(Named joint coordinates)
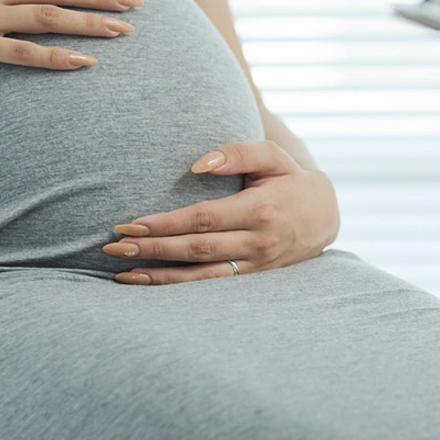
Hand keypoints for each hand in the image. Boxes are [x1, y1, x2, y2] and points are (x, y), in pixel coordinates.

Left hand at [103, 141, 340, 283]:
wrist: (325, 216)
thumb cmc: (291, 180)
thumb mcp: (273, 157)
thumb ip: (239, 152)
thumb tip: (199, 164)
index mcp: (260, 210)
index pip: (203, 219)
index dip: (166, 223)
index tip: (131, 223)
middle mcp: (257, 242)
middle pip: (196, 249)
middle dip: (152, 249)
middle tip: (113, 246)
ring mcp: (255, 266)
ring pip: (200, 276)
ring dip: (159, 276)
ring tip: (122, 272)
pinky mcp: (252, 279)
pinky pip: (210, 286)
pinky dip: (178, 288)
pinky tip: (149, 284)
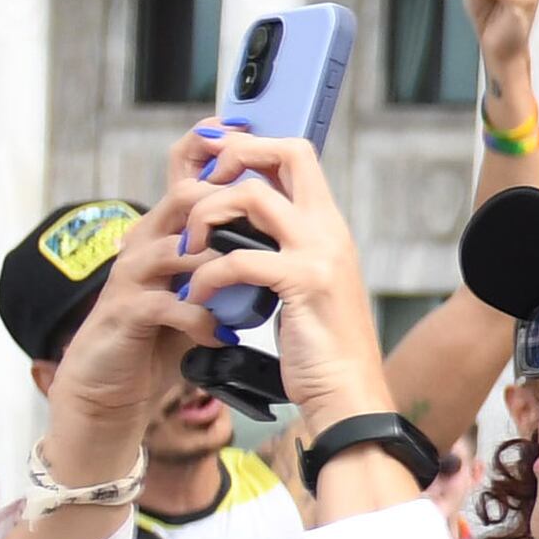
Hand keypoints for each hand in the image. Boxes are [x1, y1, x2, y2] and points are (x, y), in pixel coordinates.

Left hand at [161, 129, 391, 425]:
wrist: (349, 392)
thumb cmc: (323, 346)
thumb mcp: (307, 285)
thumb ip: (286, 250)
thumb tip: (245, 229)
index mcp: (327, 227)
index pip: (296, 154)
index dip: (251, 147)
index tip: (214, 164)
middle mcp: (328, 230)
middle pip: (284, 154)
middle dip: (232, 158)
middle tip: (198, 191)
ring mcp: (320, 254)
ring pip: (253, 196)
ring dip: (207, 214)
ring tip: (190, 246)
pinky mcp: (304, 283)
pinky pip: (239, 258)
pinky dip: (209, 274)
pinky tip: (201, 294)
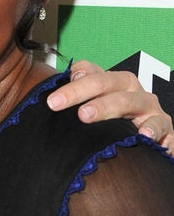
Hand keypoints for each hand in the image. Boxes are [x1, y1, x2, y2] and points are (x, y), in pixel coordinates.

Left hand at [47, 60, 173, 154]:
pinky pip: (161, 126)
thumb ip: (80, 97)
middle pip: (107, 82)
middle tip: (56, 103)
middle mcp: (132, 91)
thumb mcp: (98, 111)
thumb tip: (69, 78)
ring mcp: (150, 109)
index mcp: (114, 84)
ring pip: (130, 101)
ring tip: (86, 115)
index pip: (93, 72)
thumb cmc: (118, 127)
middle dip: (79, 91)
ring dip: (107, 106)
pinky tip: (143, 135)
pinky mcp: (165, 129)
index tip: (53, 96)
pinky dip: (153, 129)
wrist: (151, 143)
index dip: (73, 79)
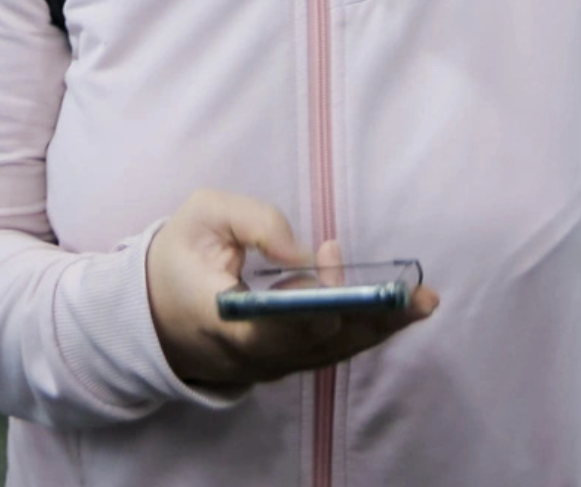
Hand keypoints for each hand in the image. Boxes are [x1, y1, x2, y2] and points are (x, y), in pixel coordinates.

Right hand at [146, 190, 437, 388]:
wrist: (157, 313)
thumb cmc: (181, 256)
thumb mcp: (202, 215)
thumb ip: (254, 220)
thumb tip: (305, 251)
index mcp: (221, 319)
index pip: (274, 324)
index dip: (310, 298)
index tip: (331, 253)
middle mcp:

## EXERCISE GOAL
All lines from the one containing "middle dip: (232, 158)" to the last line of the records above, and no others, should be returned unchanged, without pictures.

## ANSWER SECTION
middle dip: (232, 158)
middle tip: (198, 191)
ring mcp: (320, 254)
ring pip: (253, 196)
ring dip: (207, 214)
ring tip: (190, 246)
pinky mcp: (304, 283)
pinky pip: (239, 258)
pinky dip: (209, 274)
pinky tip: (201, 294)
Hand keypoints for each hand in the image. Boxes are [x1, y1, x2, y2] and points are (x, y), in pixel coordinates.

Left hand at [47, 60, 173, 154]:
pinky pip: (161, 126)
thumb ip: (80, 97)
middle pip: (107, 82)
middle tip: (56, 103)
middle mcp: (132, 91)
thumb mcp: (98, 111)
thumb tip: (69, 78)
ring mcp: (150, 109)
index mcp: (114, 84)
ring pip: (130, 101)
ring tip: (86, 115)
index pip: (93, 72)
thumb cmc: (118, 127)
middle dip: (79, 91)
ring dip: (107, 106)
pinky tip: (143, 135)
pinky mcp: (165, 129)
index tip: (53, 96)
pinky dip: (153, 129)
wrist: (151, 143)
index dip: (73, 79)
Hand keypoints for each hand in the image. Boxes are [x1, y1, x2, y2] and points are (x, y), in pixel coordinates.

Right hand at [146, 190, 437, 388]:
wrist: (157, 313)
thumb cmc: (181, 256)
thumb mcp: (202, 215)
thumb ip: (254, 220)
thumb tip: (305, 251)
index mcp: (221, 319)
index pip: (274, 324)
index dip: (310, 298)
index tip: (331, 253)
middle mcp:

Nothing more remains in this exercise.